Cook On Concord
I was not sure what analogy to use when describing the legislative victories N.H. Sen. Ted Gatsas of Manchester scored earlier this month.
On the one hand, Winston Churchill’s going from exile in the Conservative Party to prime minister after Neville Chamberlain stumbled seemed a bit high and mighty. On the other hand, the ugly duckling seemed somewhat insufficient. I picked the ugly duckling. You remember the ugly duckling. The awkward bird, shunned by others, blossomed into the swan.
Gatsas, shunned by the senate leadership of his own party through most of the legislative session, even denied access to the legislative research facilities, pulled out two significant victories at the end of the session.
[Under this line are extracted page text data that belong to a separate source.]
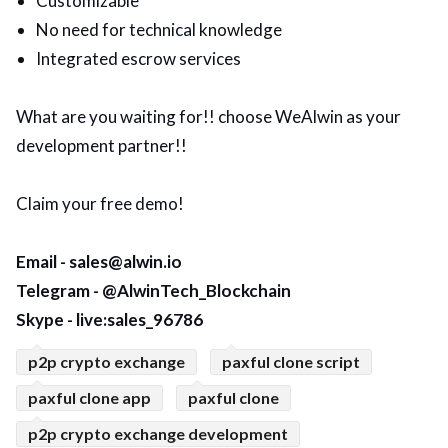
Customizable
No need for technical knowledge
Integrated escrow services
What are you waiting for!! choose WeAlwin as your
development partner!!
Claim your free demo!
Email - sales@alwin.io
Telegram - @AlwinTech_Blockchain
Skype - live:sales_96786
p2p crypto exchange
paxful clone script
paxful clone app
paxful clone
p2p crypto exchange development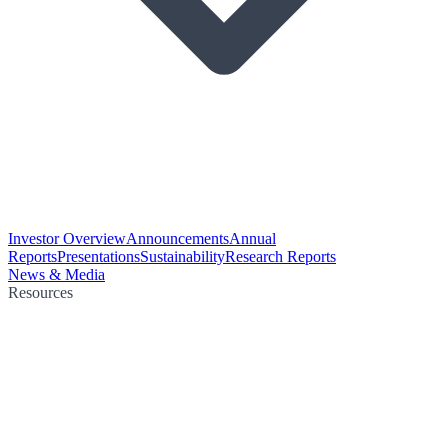
Investor Overview
Announcements
Annual
Reports
Presentations
Sustainability
Research Reports
News & Media
Resources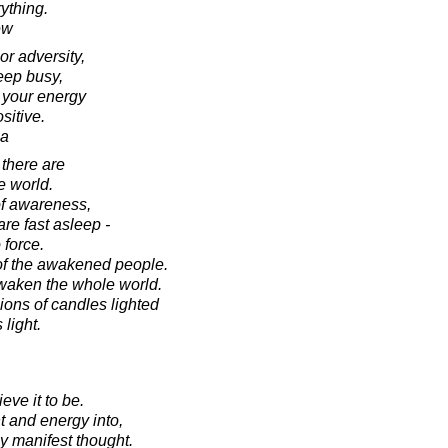
ything.
ew
or adversity,
keep busy,
 your energy
sitive.
ca
 there are
he world.
of awareness,
re fast asleep -
 force.
of the awakened people.
aken the whole world.
ions of candles lighted
 light.
eve it to be.
t and energy into,
y manifest thought.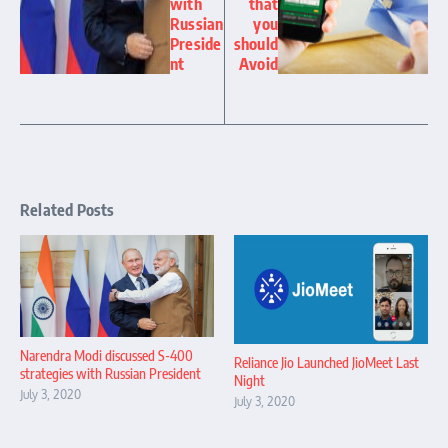
with
that
Russian
you
Preside
should
nt
Avoid
Related Posts
Narendra Modi discussed S-400
Reliance Jio Launched JioMeet Last
strategies with Russian President
Night
July 3, 2020
July 3, 2020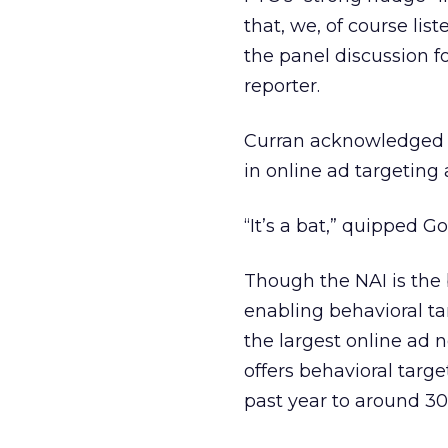
that, we, of course lis
the panel discussion f
reporter.
Curran acknowledged 
in online ad targeting 
“It’s a bat,” quipped G
Though the NAI is the b
enabling behavioral ta
the largest online ad n
offers behavioral targ
past year to around 3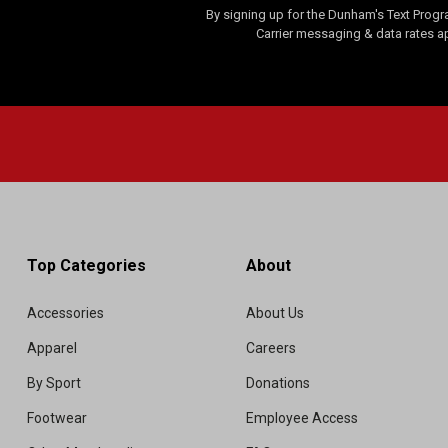
By signing up for the Dunham's Text Progr
Carrier messaging & data rates a
Top Categories
About
Accessories
About Us
Apparel
Careers
By Sport
Donations
Footwear
Employee Access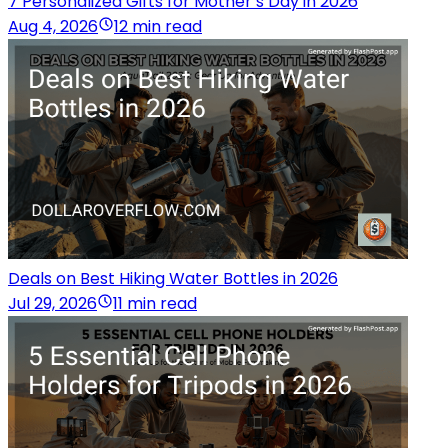
7 Personalized Gifts for Mother’s Day in 2026
Aug 4, 2026
12 min read
Deals on Best Hiking Water Bottles in 2026
Jul 29, 2026
11 min read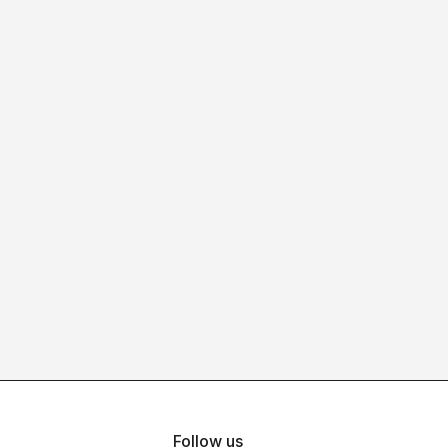
Follow us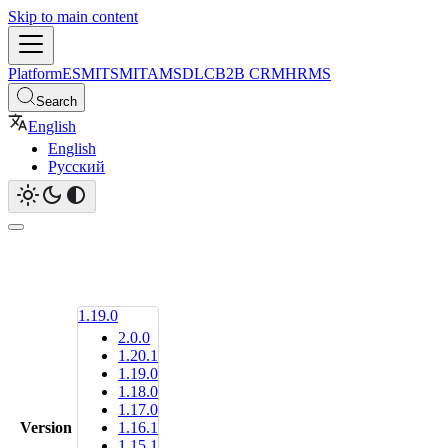
Skip to main content
Platform
ESM
ITSM
ITAM
SDLC
B2B CRM
HRMS
Search
English
English
Русский
1.19.0
2.0.0
1.20.1
1.19.0
1.18.0
1.17.0
Version
1.16.1
1.15.1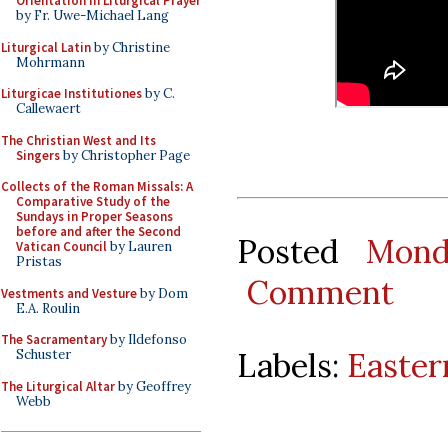
Orientation in Liturgical Prayer
by Fr. Uwe-Michael Lang
Liturgical Latin
by Christine
Mohrmann
Liturgicae Institutiones
by C.
Callewaert
The Christian West and Its
Singers
by Christopher Page
Collects of the Roman Missals: A
Comparative Study of the
Sundays in Proper Seasons
before and after the Second
Posted
Mond
Vatican Council
by Lauren
Pristas
Comment
Vestments and Vesture
by Dom
E.A. Roulin
The Sacramentary
by Ildefonso
Labels:
Easter
Schuster
The Liturgical Altar
by Geoffrey
Webb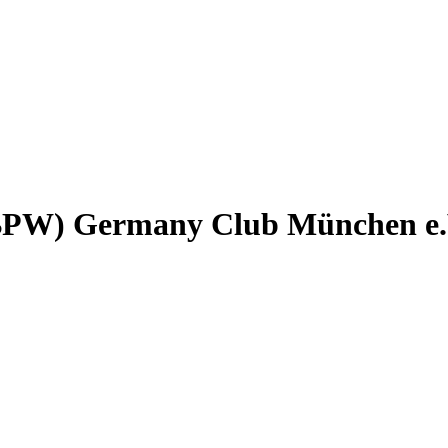
(BPW) Germany Club München e.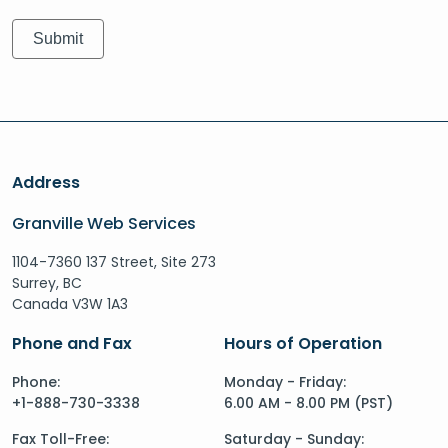
Address
Granville Web Services
1104-7360 137 Street, Site 273
Surrey, BC
Canada V3W 1A3
Phone and Fax
Hours of Operation
Phone:
Monday - Friday:
+1-888-730-3338
6.00 AM - 8.00 PM (PST)
Fax Toll-Free:
Saturday - Sunday: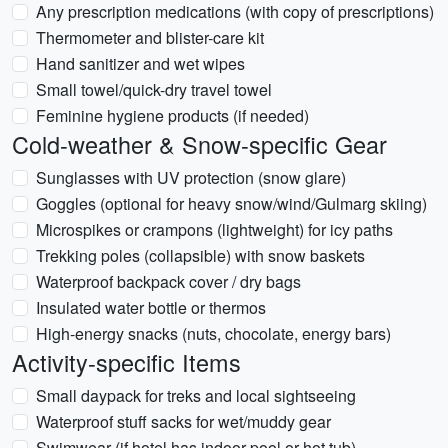
Any prescription medications (with copy of prescriptions)
Thermometer and blister-care kit
Hand sanitizer and wet wipes
Small towel/quick-dry travel towel
Feminine hygiene products (if needed)
Cold-weather & Snow-specific Gear
Sunglasses with UV protection (snow glare)
Goggles (optional for heavy snow/wind/Gulmarg skiing)
Microspikes or crampons (lightweight) for icy paths
Trekking poles (collapsible) with snow baskets
Waterproof backpack cover / dry bags
Insulated water bottle or thermos
High-energy snacks (nuts, chocolate, energy bars)
Activity-specific Items
Small daypack for treks and local sightseeing
Waterproof stuff sacks for wet/muddy gear
Swimwear (if hotel has indoor pool or hot tub)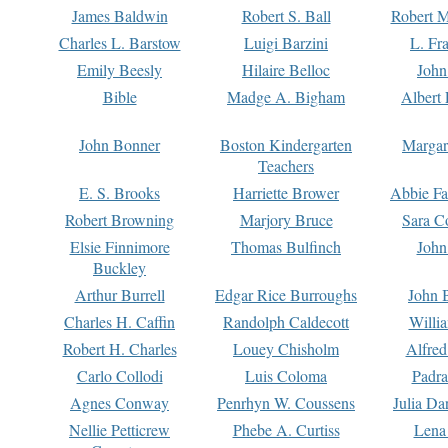
James Baldwin
Robert S. Ball
Robert M
Charles L. Barstow
Luigi Barzini
L. Fr
Emily Beesly
Hilaire Belloc
John
Bible
Madge A. Bigham
Albert 
John Bonner
Boston Kindergarten
Margar
Teachers
E. S. Brooks
Harriette Brower
Abbie Fa
Robert Browning
Marjory Bruce
Sara C
Elsie Finnimore
Thomas Bulfinch
John
Buckley
Arthur Burrell
Edgar Rice Burroughs
John 
Charles H. Caffin
Randolph Caldecott
Willi
Robert H. Charles
Louey Chisholm
Alfred
Carlo Collodi
Luis Coloma
Padra
Agnes Conway
Penrhyn W. Coussens
Julia D
Nellie Petticrew
Phebe A. Curtiss
Lena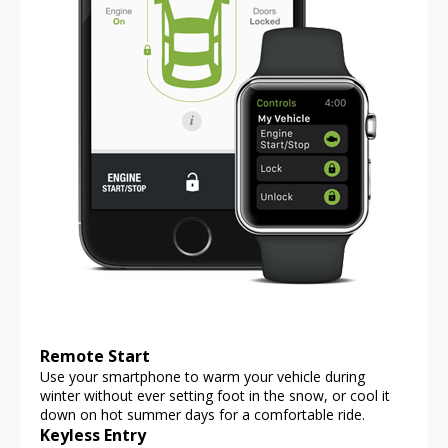
Remote Start
Use your smartphone to warm your vehicle during
winter without ever setting foot in the snow, or cool it
down on hot summer days for a comfortable ride.
Keyless Entry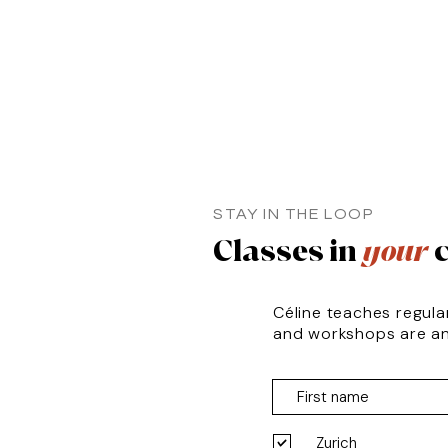
STAY IN THE LOOP
Classes in
your
c
Céline teaches regula
and workshops are a
Zurich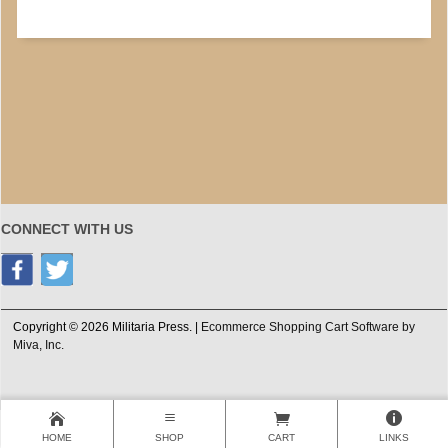
CONNECT WITH US
Copyright © 2026 Militaria Press. |
Ecommerce Shopping Cart Software by
Miva, Inc.
HOME
SHOP
CART
LINKS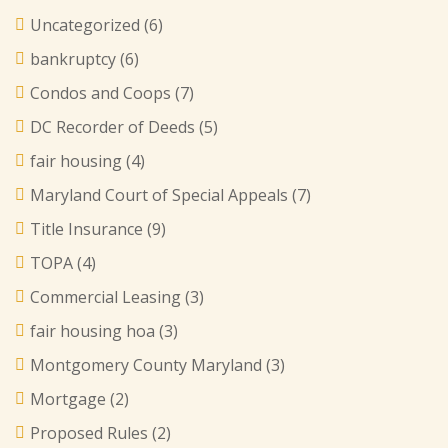
Uncategorized
(6)
bankruptcy
(6)
Condos and Coops
(7)
DC Recorder of Deeds
(5)
fair housing
(4)
Maryland Court of Special Appeals
(7)
Title Insurance
(9)
TOPA
(4)
Commercial Leasing
(3)
fair housing hoa
(3)
Montgomery County Maryland
(3)
Mortgage
(2)
Proposed Rules
(2)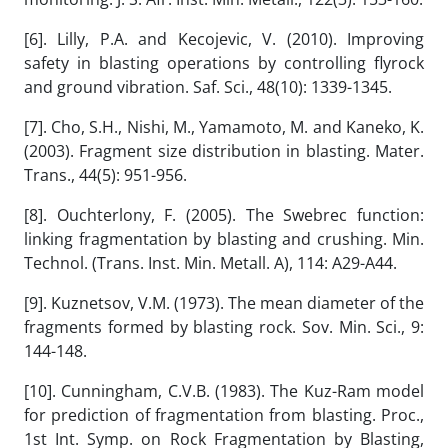
[6]. Lilly, P.A. and Kecojevic, V. (2010). Improving
safety in blasting operations by controlling flyrock
and ground vibration. Saf. Sci., 48(10): 1339-1345.
[7]. Cho, S.H., Nishi, M., Yamamoto, M. and Kaneko, K.
(2003). Fragment size distribution in blasting. Mater.
Trans., 44(5): 951-956.
[8]. Ouchterlony, F. (2005). The Swebrec function:
linking fragmentation by blasting and crushing. Min.
Technol. (Trans. Inst. Min. Metall. A), 114: A29-A44.
[9]. Kuznetsov, V.M. (1973). The mean diameter of the
fragments formed by blasting rock. Sov. Min. Sci., 9:
144-148.
[10]. Cunningham, C.V.B. (1983). The Kuz-Ram model
for prediction of fragmentation from blasting. Proc.,
1st Int. Symp. on Rock Fragmentation by Blasting,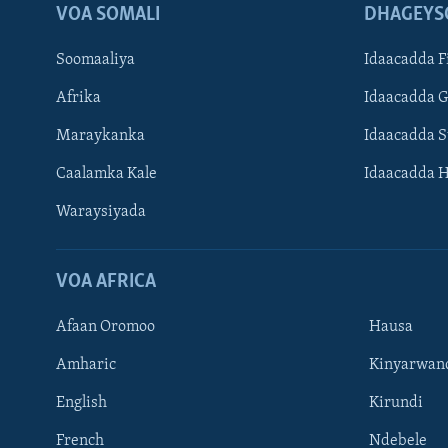
VOA SOMALI
DHAGEYS
Soomaaliya
Idaacadda F
Afrika
Idaacadda 
Maraykanka
Idaacadda 
Caalamka Kale
Idaacadda 
Waraysiyada
VOA AFRICA
Afaan Oromoo
Hausa
Amharic
Kinyarwan
English
Kirundi
Learning English
French
Ndebele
The first — small group health-care reform in the form of Senate Bill 125 — was a bipartisan effort to change the basis on which small groups are rated and their premiums calculated. Medical underwriting and geographical rating were criticized during the last gubernatorial campaign as defects in the current law, commonly known as SB 110, an act of the last Legislature.
Gatsas, whose business experience is in benefits and employment matters, joined with Democrats in embracing the positions taken by Democratic Governor John Lynch and passed a new bill, which also was adopted by the House and eliminated medical underwriting and community rating for small groups of one to 50 employees. The new law is sure to be signed by Governor Lynch and is deemed to be fairer, although no particular group should plan on lower premiums as a result, only more equal premiums overall.
The other victory was largely along party lines. At a news conference, the governor and senators announced a 13-vote majority for Governor Lynch’s plan, known as the D’Allesandro-Odell Amendment. That amendment passed, and it looked like Lynch had a great victory. However, in a legislative maneuver, the bill that had been adopted was amended with a failed plan proposed two years ago by Gatsas. Along party lines, that amendment passed (a couple of Republicans dissenting) and was sent on to the House.
While the Gatsas plan resembles the Lynch-endorsed targeted aid, it retains a statewide property tax at a low rate and eliminates donor towns, with the exception of Hebron.
The House accepted the Senate-passed plan on June 15 and the governor, having praised it as two-thirds of what he wanted, indicated he would not veto it.
What a difference a couple of weeks made for Ted Gatsas.
English usage issue of the week: Following my criticism of certain modern trends in English usage, I have received many supportive comments and several suggestions for correction. The latest is the tendency of people who want to examine issues more closely. Many say they need to “drill down” on a particular issue. Unless the issue is exploring for oil or looking for water, the phrase should be avoided.
At a recent meeting in Concord, six of the seven living governors appeared on one stage. Governor Lynch was joined by Walter Peterson, John Sununu, Stephen Merrill, Jeanne Shaheen and Craig Benson in discussing the role of a governor in affecting the economy of the state.
What was interesting about this club reunion was how distinguished a group of people we have elected governor, how well they got along with each other and, despite ideological and political differences and rivalries, how graciously they performed.
Finally, June brings graduations. At our house, Thomas Cook, the youngest of his generation, was graduated from Manchester High School Central on June 16.
This passing mixes pride with poignancy, and pointed out more than anything else the quality of public education in New Hampshire, in its largest and oldest high school in its largest city. Those faculty members and administrators who helped Tom get to his graduation included some of the great educators of our time. John Rist, the principal, Kathleen Mirabile of the history department, Selma Naccach-Hoff and Patricia Hicks of the English department, Ed Sterling of the music department, along with scores of others sent almost 500 students on their way.
Reading the list of colleges that will be attended by these graduates and considering their achievements, they are indeed the best and the brightest and stack up against graduates of any institution, public or private, and refute accusations that our public schools fail.
Congratulations to the Class of 2005 at Manchester High School Central and all of the other high schools in New Hampshire.
Brad Cook is a partner in the Manchester law firm of Sheehan Phinney Bass + Green and heads its government relations and estate planning groups.